Task goal – Please restate exactly the lines from the one holding "vfov_deg: 29.8" to the end of the material, including both ends and excluding every picture.

Supplied entries –
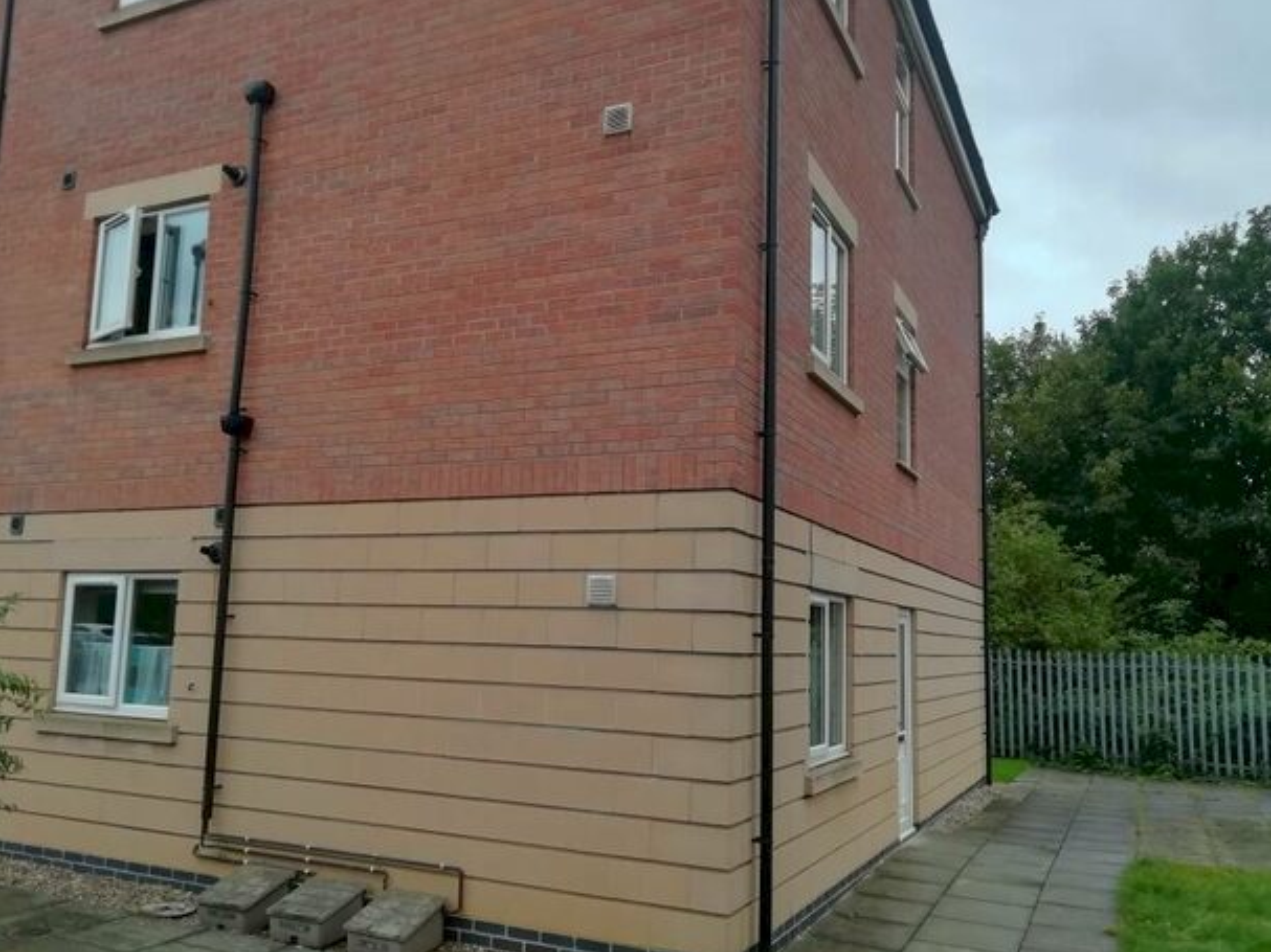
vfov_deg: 46.8
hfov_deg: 59.9
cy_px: 503
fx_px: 1101
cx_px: 597
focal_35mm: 30
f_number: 2.2
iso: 50
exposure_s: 1/142
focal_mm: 3.21
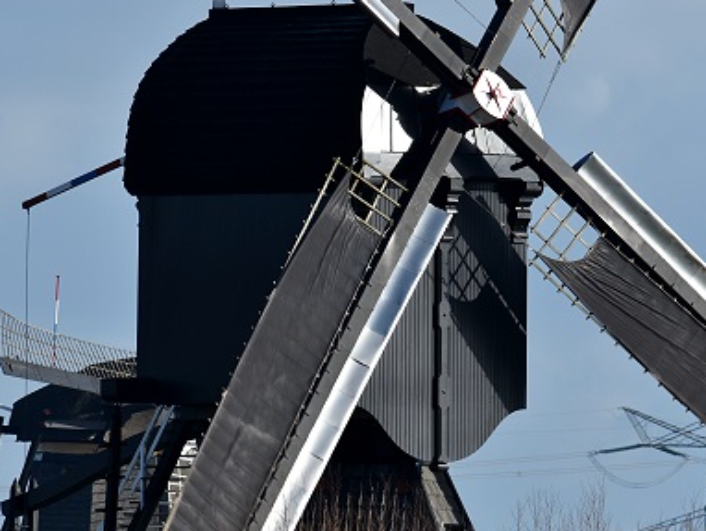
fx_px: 23102
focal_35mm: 1132
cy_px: 233
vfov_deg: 1.3
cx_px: 410
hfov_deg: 1.8
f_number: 10
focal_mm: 500
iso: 140
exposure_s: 1/320
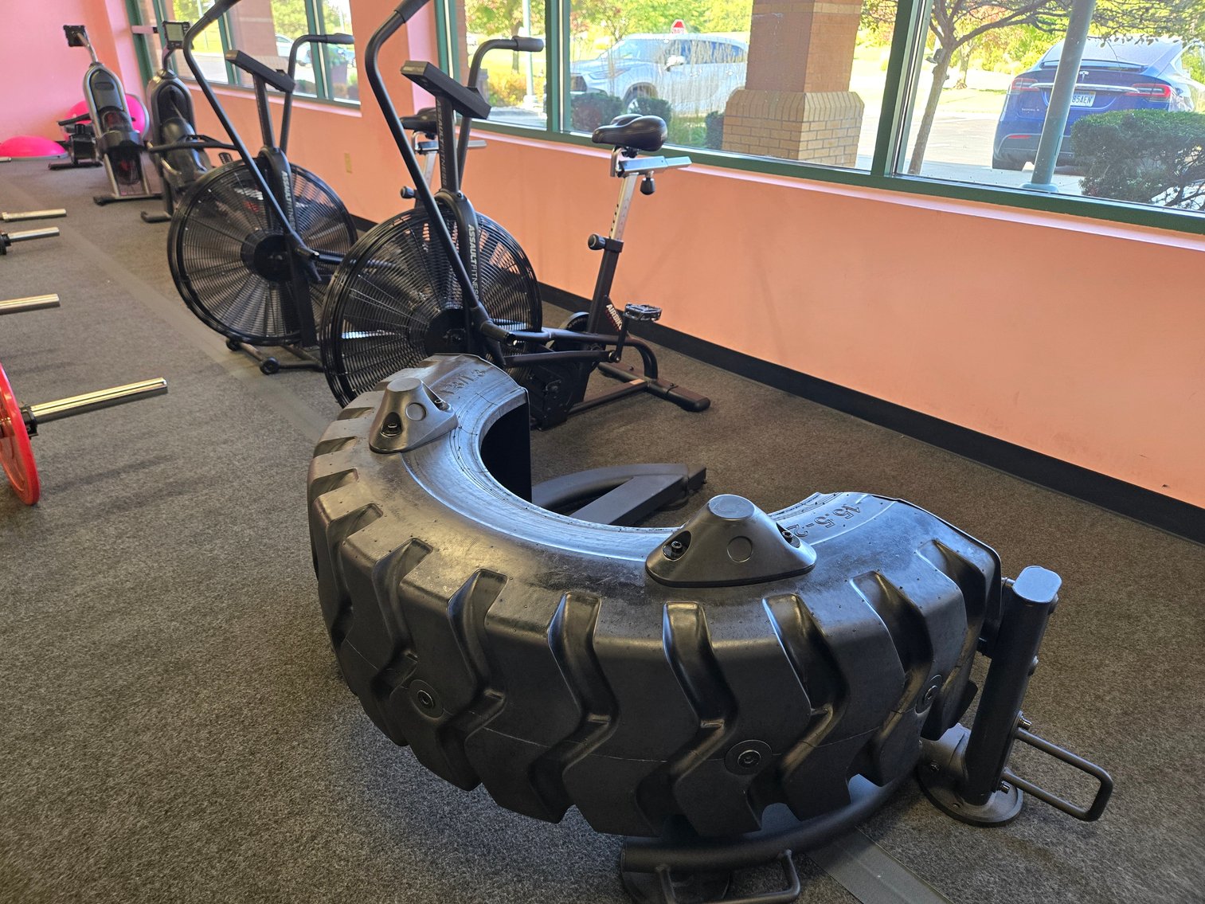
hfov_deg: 73.9
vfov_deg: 58.9
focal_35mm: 23
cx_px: 602
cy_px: 452
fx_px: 801
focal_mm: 5.4
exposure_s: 1/120
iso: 200
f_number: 1.8
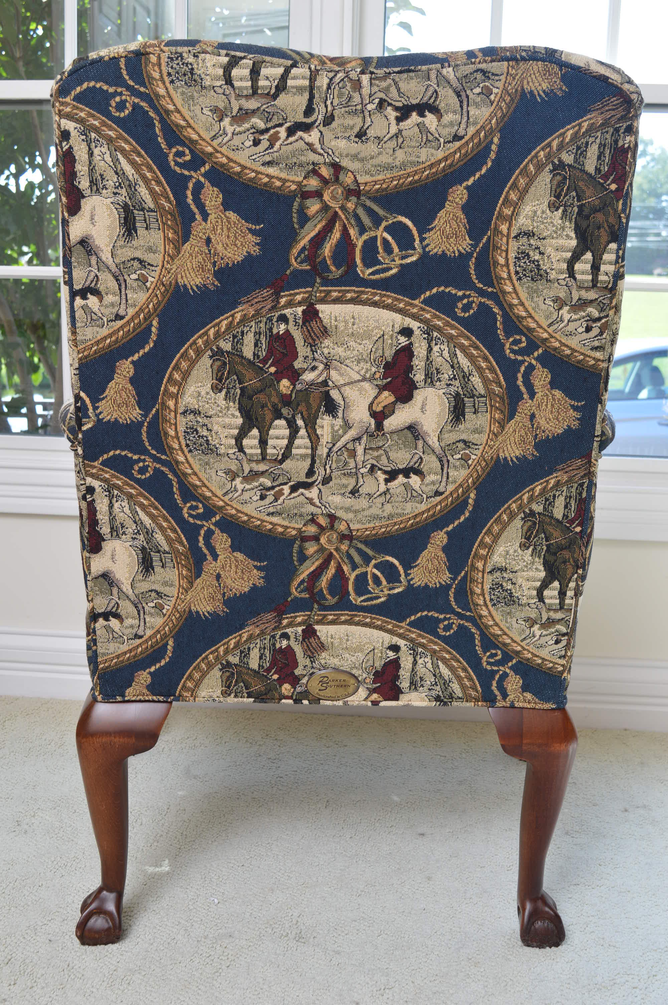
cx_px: 334
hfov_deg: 34.1
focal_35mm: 39
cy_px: 502
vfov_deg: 49.6
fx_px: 1087
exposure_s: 1/80
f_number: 6.3
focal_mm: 26
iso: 200
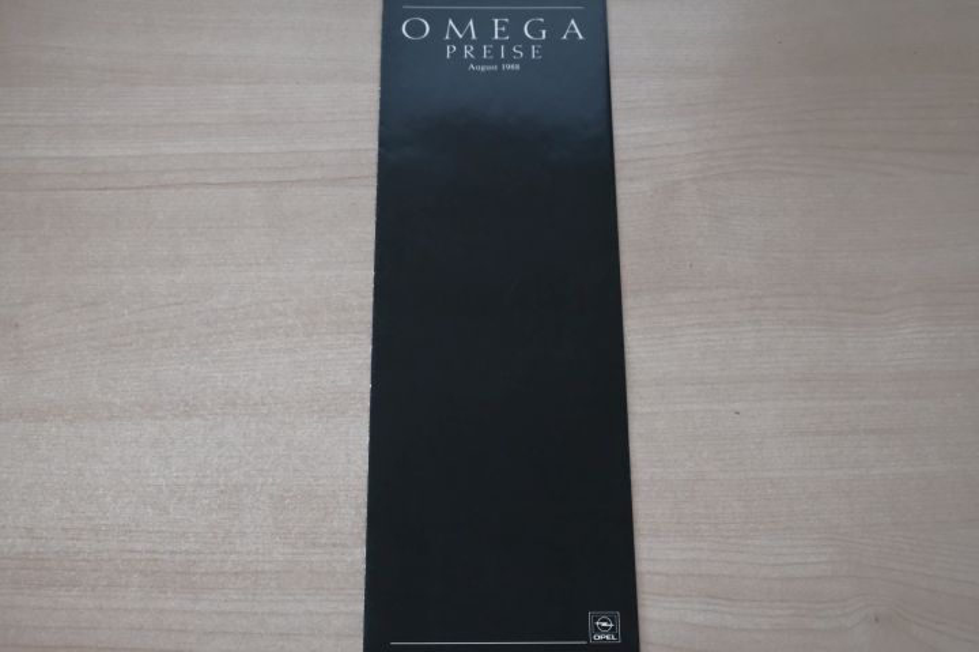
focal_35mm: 45
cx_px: 490
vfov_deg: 29.8
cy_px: 326
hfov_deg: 43.6
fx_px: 1223
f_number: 7.1
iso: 6400
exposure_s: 1/28
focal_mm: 30.2
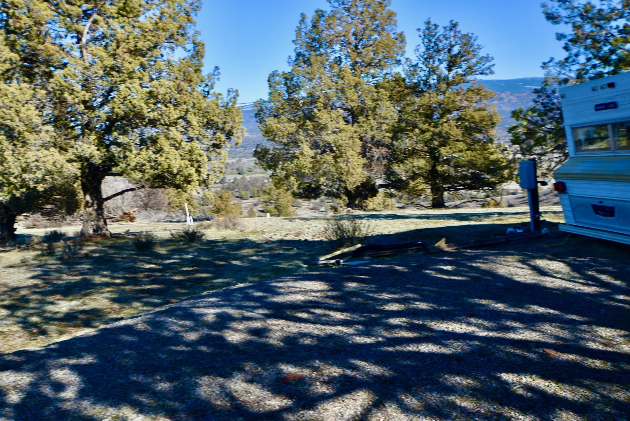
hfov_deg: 53.1
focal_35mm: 36
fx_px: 630
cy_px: 210
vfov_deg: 36.9
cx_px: 315
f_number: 8
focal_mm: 24
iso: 125
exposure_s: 1/250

Result of this task –
vfov_deg: 29.8
cy_px: 326
hfov_deg: 43.6
fx_px: 1223
f_number: 7.1
iso: 6400
exposure_s: 1/28
focal_mm: 30.2
hfov_deg: 53.1
focal_35mm: 36
fx_px: 630
cy_px: 210
vfov_deg: 36.9
cx_px: 315
f_number: 8
focal_mm: 24
iso: 125
exposure_s: 1/250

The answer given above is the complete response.